WHAT TO WORK ON: Could you give the text on dbt settings for Dremio again, starting with "If using the" and going on through "number of characters.", with "column names" replaced by "field names" everywhere?

SUPPLIED TEXT:
-*-*-
Additional Settings for the `text` Value

If using the text format, there are additional settings; however, these do not show in PDS but rather only applied when running the VDS generated from the twin strategy.

Settings	Description
`field_delimiter`	Field Delimiter Character
`line_delimiter`	Line Delimiter Character
`quote`	Character used to quote. e.g. if the field delimiter character is , and the quote character is ", using "hello, there" would ensure hello and there would not be separated.
`comment`	Character used for comments.
`skip_first_line`	Skip the first line of the file.
`extract_header`	Extract the column names from the first line of the file.
`trim_header`	Trims column names to a currently unknown number of characters.
`auto_generated_column_names`	Create automatic columns if no column names are specified.

(Optional) Partitioning Tables

The partitioning configuration partitions a table materialization.

Option	Value	Default	Comment
`partition_by`	Names of columns, separated by commas	N/A	Mutually exclusive with `distribute_by`
`partition_method`	`striped`, `hash`, `roundrobin`	`striped`	Valid only when used with `partition_by`
`distribute_by`	Names of columns, separated by commas	N/A	Mutually exclusive with `partition_by`
`localsort_by`	Names of columns, separated by commas	N/A	Used for sorting within each partition

Example of Using `partition_by`

{{ config(
    materialized='table', 
    partition_by='cd_credit_rating',
    localsort_by='cd_marital_status',
    partition_method='striped'
) }}

Example of Using `partition_method`

{{ config(
    materialized='table', 
    partition_by='cd_credit_rating',
    localsort_by='cd_marital_status',
    partition_method='roundrobin'
) }}

Example of Using `distribute_by`

{{ config(
    materialized='table', 
    distribute_by=[ 'cd_credit_rating', 'cd_marital_status' ],
    localsort_by='cd_marital_status'
) }}

Examples of `localsort_by`

{{ config(
    materialized='table', 
    partition_by='cd_credit_rating',
    localsort_by='cd_marital_status',
    partition_method='hash'
) }}

{{ config(
    materialized='table', 
    distribute_by=[ 'cd_credit_rating', 'cd_marital_status' ],
    localsort_by='cd_marital_status'
) }}

Incremental Materializations

For an overview of what incremental models are, see Incremental Models in the dbt documentation.

Where to Create Them

Object storage
Scratch storage

Configuration	Description
`object_storage_source`	The name of the filesystem in which to create tables from incremental models. The dbt alias is `datalake`. The default value is `$scratch`. In Dremio Software, the `$scratch` location points by default to the `/scratch` directory under Dremio's configured distributed cache location (`paths.dist` property in dremio.conf). There are no security protocols or permissions associated with this location -- it is readable and writable by all users. If you are using Dremio Cloud, `$scratch` always points to the `/scratch` directory. You can find more information about this directory here. Non-default values correspond to the name of a source in the Object Storage section of the Datasets page in Dremio:
`object_storage_path`	The path in the filesystem in which to create tables from incremental models. The dbt alias is `root_path`. The default is the root level of the filesystem, represented as the value `no_schema`. Nested folders in the path are separated with periods. Non-default values correspond to the path in this location in the Datasets page in Dremio:

Naming Incremental Materializations

By default, incremental materializations are given the same name as the model used to create them. Use the file configuration to give an incremental materialization a non-default name. For example, a model named my_basic_incremental.sql creates by default an incremental materialization named my_basic_incremental. With the file configuration, you could create instead an incremental materialization named my_differently-named-basic-incremental.
-*-*-
RECORDS PROVIDED:
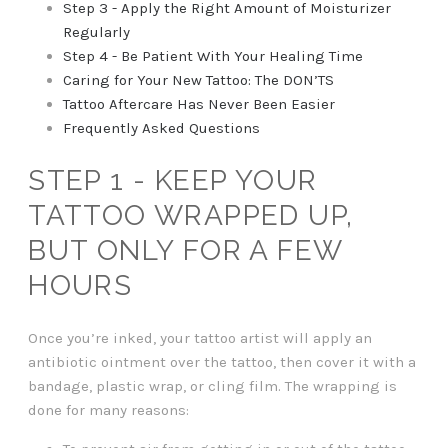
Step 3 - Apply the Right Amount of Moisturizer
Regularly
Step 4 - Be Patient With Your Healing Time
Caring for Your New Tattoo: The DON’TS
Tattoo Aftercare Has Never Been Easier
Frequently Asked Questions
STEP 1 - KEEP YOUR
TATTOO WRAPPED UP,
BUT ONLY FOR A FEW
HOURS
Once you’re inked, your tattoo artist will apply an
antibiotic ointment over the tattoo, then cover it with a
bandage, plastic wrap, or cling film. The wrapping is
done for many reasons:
-*-*-
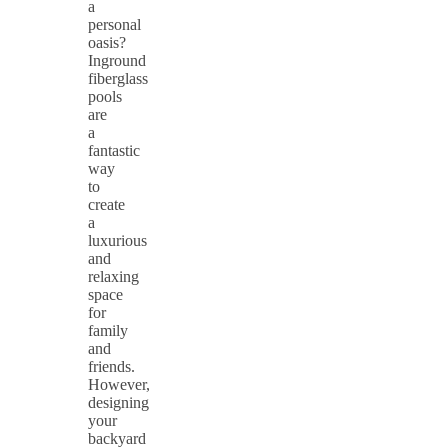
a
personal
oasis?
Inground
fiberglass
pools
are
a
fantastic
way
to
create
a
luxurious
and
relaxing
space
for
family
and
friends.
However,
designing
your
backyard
-*-*-
THE ANSWER:
If using the text format, there are additional settings; however, these do not show in PDS but rather only applied when running the VDS generated from the twin strategy.

Settings	Description
`field_delimiter`	Field Delimiter Character
`line_delimiter`	Line Delimiter Character
`quote`	Character used to quote. e.g. if the field delimiter character is , and the quote character is ", using "hello, there" would ensure hello and there would not be separated.
`comment`	Character used for comments.
`skip_first_line`	Skip the first line of the file.
`extract_header`	Extract the field names from the first line of the file.
`trim_header`	Trims field names to a currently unknown number of characters.